---------- DATASET EXTRACT

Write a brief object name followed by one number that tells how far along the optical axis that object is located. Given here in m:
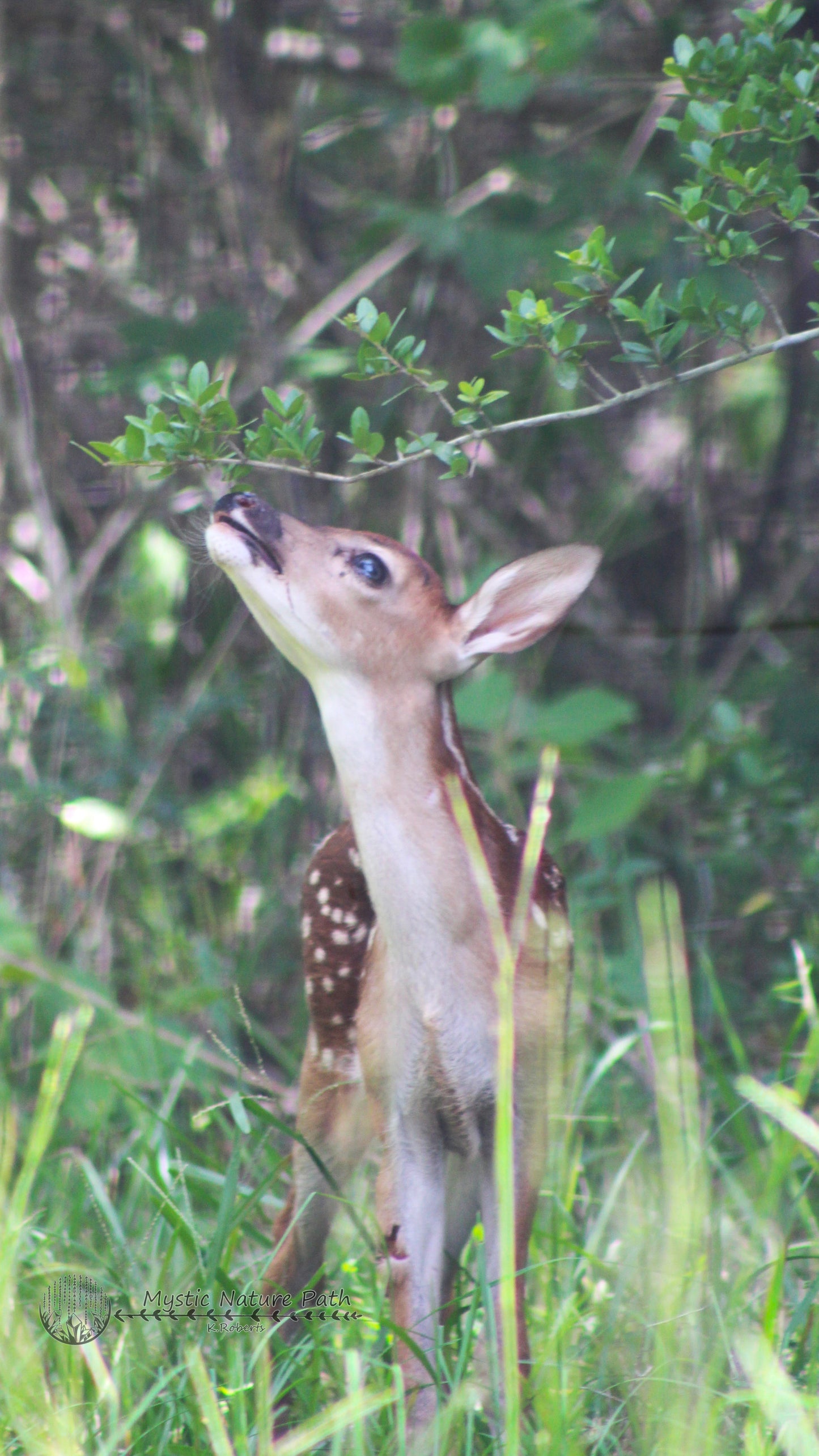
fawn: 9.39
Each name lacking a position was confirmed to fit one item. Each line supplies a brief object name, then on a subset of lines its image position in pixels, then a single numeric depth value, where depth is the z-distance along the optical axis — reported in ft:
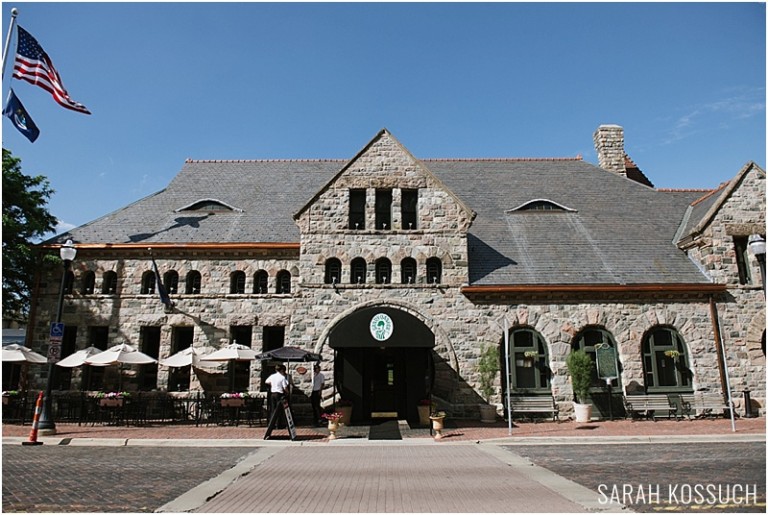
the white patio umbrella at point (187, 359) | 60.90
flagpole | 42.27
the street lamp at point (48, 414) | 49.78
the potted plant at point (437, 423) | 47.83
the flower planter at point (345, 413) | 57.10
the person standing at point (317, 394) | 59.06
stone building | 62.03
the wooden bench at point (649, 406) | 60.08
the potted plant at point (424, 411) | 56.54
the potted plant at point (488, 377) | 60.13
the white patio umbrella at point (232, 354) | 59.47
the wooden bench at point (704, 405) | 60.08
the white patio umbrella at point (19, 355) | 56.34
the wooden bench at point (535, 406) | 61.00
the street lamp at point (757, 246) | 45.96
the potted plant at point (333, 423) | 48.07
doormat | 48.47
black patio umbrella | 54.28
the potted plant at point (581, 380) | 57.88
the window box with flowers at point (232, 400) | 57.52
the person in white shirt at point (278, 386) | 48.88
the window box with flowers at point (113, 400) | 57.31
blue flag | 44.93
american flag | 46.34
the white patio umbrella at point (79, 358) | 58.95
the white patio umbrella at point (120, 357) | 58.70
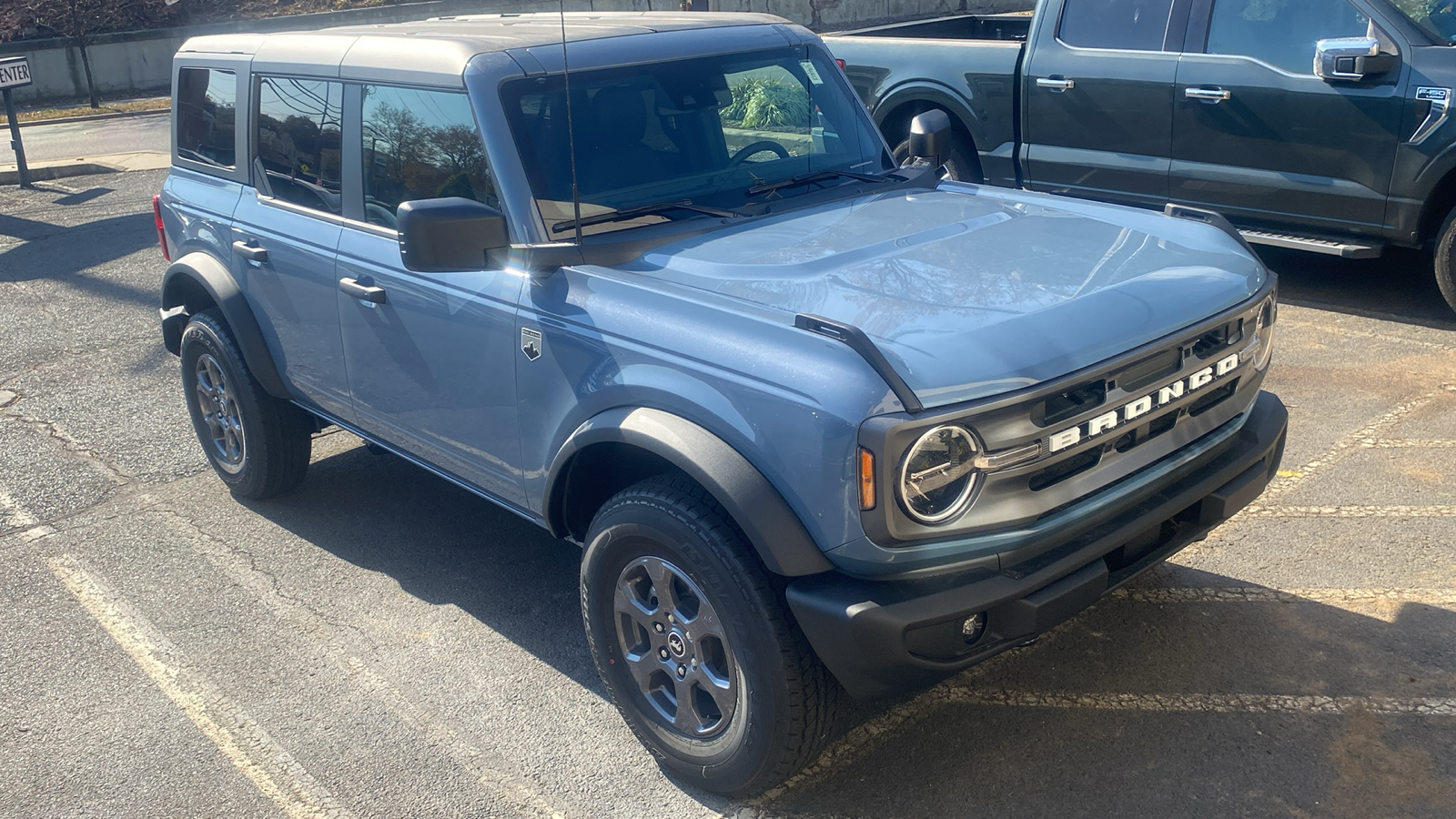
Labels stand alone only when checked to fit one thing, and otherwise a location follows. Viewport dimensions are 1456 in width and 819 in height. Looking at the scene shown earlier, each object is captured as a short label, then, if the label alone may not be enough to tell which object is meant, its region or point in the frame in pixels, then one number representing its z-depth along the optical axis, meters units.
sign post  13.88
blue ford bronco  2.79
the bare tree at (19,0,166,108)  24.89
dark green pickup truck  6.37
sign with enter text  13.84
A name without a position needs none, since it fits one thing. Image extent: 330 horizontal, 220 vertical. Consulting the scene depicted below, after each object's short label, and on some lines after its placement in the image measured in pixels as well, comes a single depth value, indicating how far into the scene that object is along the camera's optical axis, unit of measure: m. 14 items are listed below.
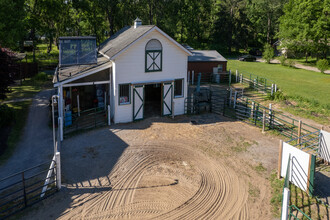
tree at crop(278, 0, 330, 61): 43.12
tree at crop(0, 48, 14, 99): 18.14
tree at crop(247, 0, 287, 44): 62.50
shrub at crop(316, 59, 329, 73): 41.84
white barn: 17.80
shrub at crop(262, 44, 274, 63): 50.91
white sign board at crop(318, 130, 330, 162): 13.52
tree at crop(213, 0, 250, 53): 58.22
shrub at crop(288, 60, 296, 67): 47.50
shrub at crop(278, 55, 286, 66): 48.56
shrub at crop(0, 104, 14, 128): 17.76
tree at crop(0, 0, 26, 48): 25.67
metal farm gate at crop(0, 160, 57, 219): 9.52
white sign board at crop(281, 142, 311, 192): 10.90
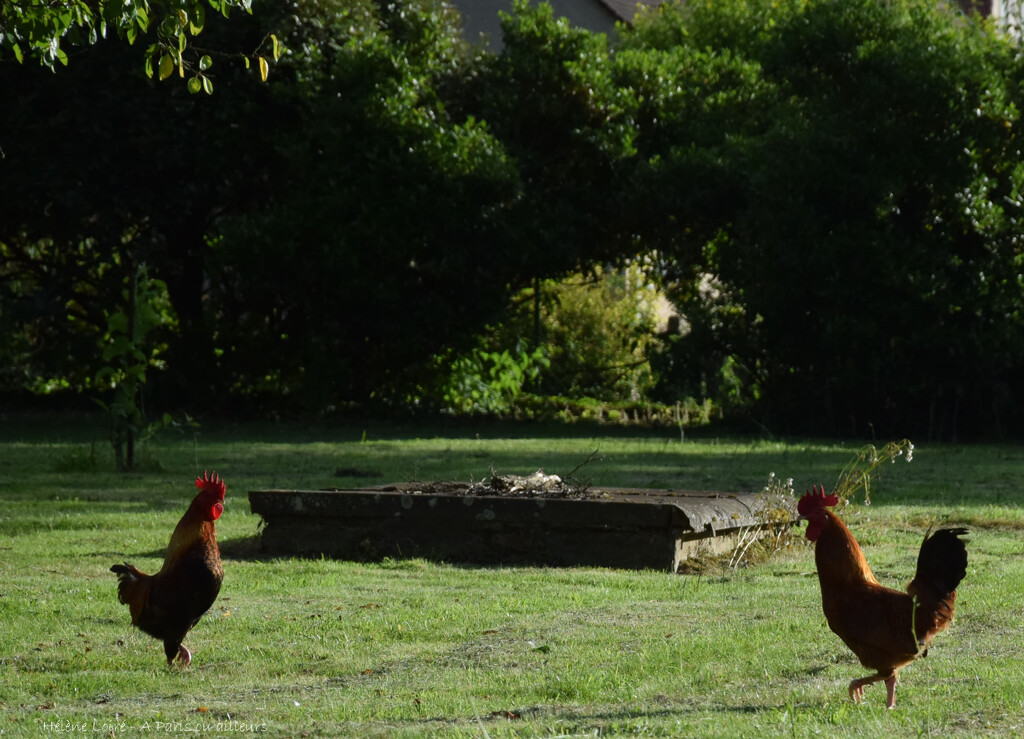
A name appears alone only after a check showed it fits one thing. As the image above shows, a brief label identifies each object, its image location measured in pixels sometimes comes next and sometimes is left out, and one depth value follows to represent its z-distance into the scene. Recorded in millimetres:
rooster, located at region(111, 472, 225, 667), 10469
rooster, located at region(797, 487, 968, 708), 8937
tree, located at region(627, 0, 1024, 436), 35062
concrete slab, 15648
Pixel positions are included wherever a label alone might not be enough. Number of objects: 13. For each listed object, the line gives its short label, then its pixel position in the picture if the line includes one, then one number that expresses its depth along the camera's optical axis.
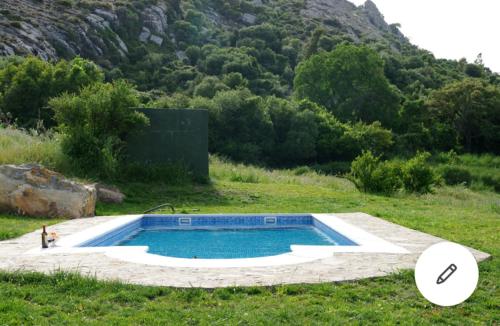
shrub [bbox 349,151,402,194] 15.12
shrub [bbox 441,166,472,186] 31.58
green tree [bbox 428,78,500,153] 39.31
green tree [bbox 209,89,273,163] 30.17
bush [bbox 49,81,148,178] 12.45
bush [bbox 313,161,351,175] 32.22
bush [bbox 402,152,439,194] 15.34
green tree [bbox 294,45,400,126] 42.81
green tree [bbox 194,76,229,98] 38.56
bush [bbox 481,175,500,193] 30.77
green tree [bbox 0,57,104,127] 19.88
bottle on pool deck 6.06
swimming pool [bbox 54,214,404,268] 5.78
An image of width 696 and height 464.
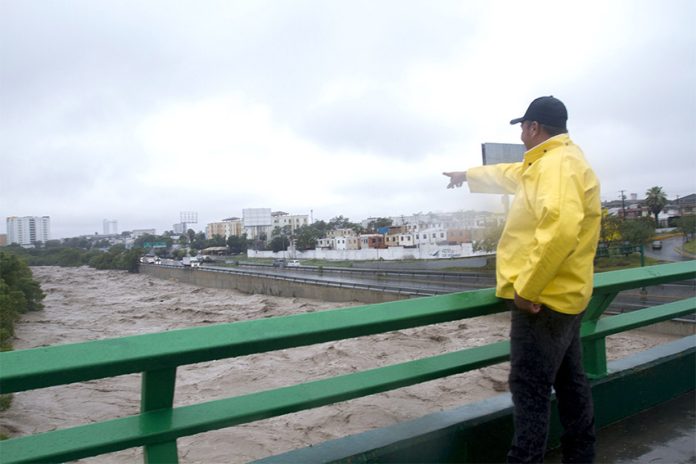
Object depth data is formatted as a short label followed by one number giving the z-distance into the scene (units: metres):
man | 1.80
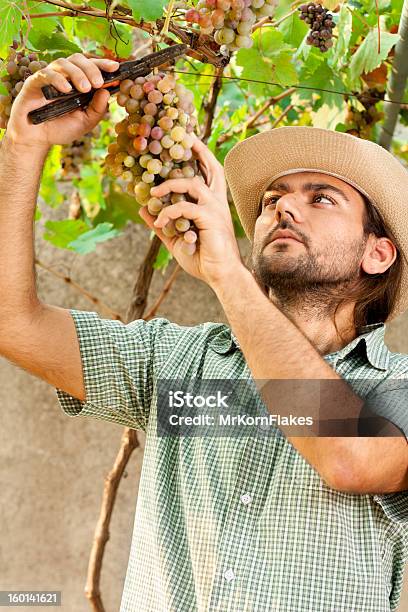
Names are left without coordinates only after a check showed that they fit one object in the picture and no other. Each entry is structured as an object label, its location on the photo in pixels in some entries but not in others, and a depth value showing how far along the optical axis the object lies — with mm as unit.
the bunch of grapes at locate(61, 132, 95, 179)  2475
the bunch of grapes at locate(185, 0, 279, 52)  1718
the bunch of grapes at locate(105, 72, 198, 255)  1717
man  1783
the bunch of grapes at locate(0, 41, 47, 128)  1818
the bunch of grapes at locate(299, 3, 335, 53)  2088
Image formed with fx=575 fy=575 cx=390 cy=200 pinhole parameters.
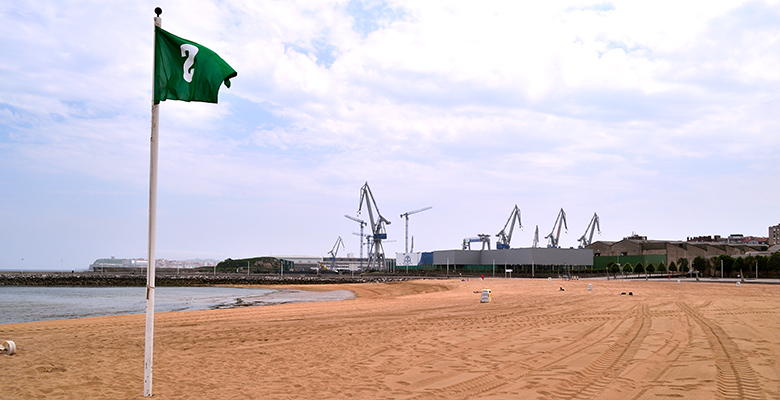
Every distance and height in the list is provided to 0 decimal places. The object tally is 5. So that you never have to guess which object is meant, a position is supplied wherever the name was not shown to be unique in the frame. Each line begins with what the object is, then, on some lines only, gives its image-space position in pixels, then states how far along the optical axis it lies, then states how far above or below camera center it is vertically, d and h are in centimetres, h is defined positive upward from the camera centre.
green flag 834 +249
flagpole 804 +11
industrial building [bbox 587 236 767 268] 12838 -157
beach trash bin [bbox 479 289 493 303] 2981 -281
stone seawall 10656 -775
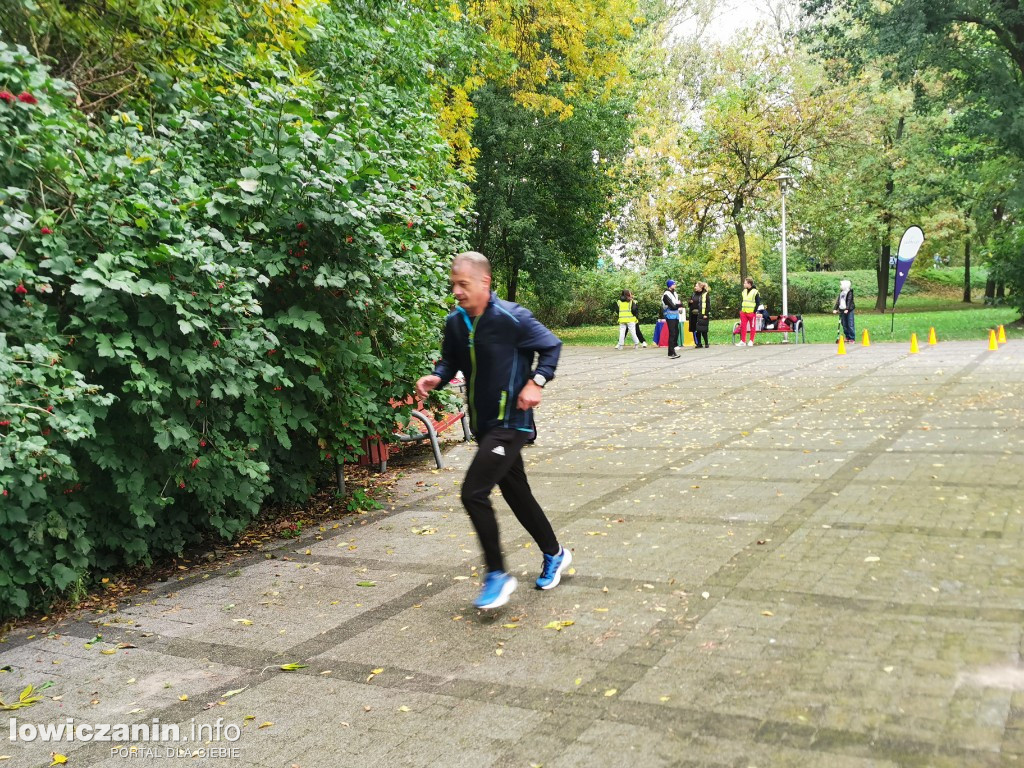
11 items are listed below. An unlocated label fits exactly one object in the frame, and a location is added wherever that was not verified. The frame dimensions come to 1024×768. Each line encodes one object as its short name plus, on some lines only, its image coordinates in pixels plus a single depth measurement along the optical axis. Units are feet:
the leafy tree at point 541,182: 93.35
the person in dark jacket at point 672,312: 72.31
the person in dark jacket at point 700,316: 77.36
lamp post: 85.87
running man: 15.46
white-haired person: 74.13
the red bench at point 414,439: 29.04
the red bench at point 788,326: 81.92
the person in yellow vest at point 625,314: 86.43
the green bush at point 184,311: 15.79
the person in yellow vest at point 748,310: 77.92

--------------------

ACTION ITEM :: Look through the entries above; copy each line where the string "dark" appears.

PROBLEM SOLUTION ::
dark green pickup truck  6.37
the person in dark jacket at point 672,312: 72.31
the person in dark jacket at point 700,316: 77.36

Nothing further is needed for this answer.